▶ [Problem to solve]: Report how many lines in the records below contain the word "left". Nothing else belongs in the answer.
[[ Entries supplied, beginning ]]
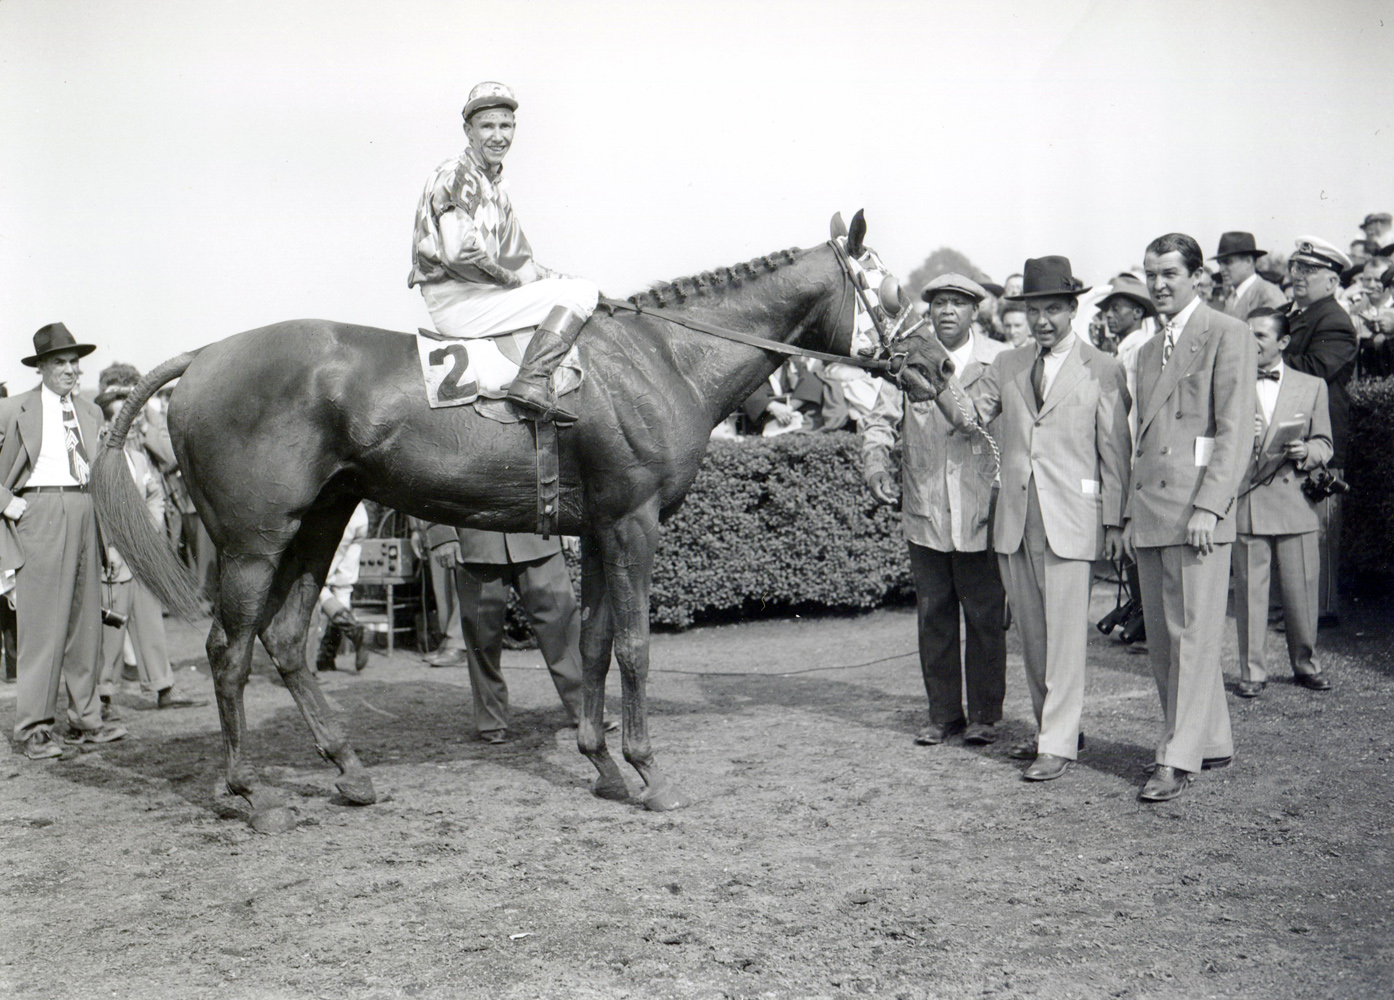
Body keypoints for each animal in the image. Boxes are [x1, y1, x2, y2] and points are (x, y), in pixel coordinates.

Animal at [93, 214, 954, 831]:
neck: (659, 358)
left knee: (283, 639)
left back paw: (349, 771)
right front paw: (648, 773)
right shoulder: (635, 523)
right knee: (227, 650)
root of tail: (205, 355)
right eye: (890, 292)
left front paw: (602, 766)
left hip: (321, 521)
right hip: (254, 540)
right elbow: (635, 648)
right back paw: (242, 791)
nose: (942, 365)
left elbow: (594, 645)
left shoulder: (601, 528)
[[ Entries supplied, end ]]
[[ Entries supplied, beginning ]]
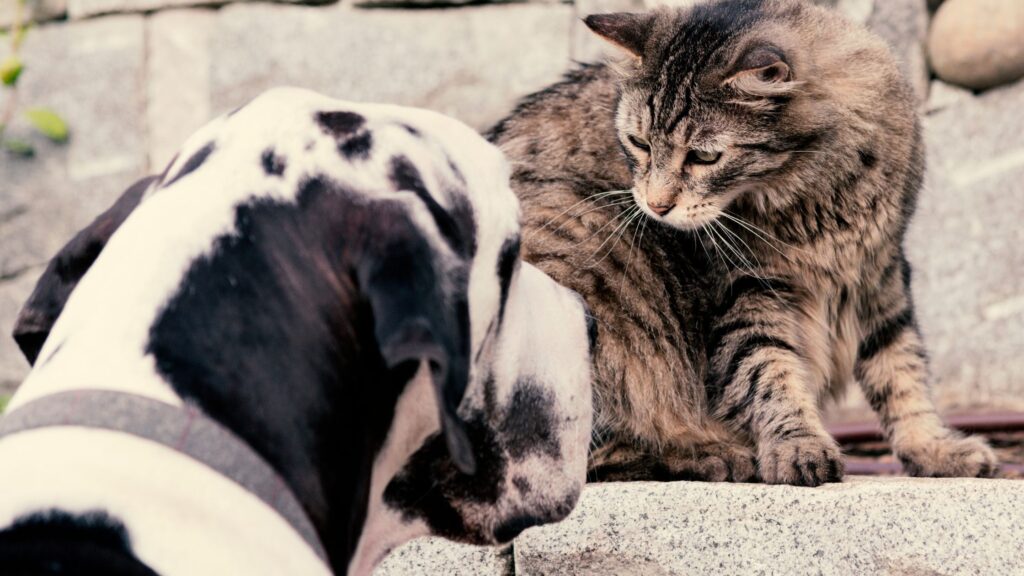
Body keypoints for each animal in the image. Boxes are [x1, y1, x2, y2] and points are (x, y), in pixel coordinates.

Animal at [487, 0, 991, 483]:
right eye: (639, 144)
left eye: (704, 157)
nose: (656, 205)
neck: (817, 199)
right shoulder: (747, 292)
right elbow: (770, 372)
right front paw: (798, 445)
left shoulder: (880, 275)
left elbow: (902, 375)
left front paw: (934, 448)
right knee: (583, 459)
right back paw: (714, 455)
[[ Entries supplied, end ]]
▶ [Problem solution]: 10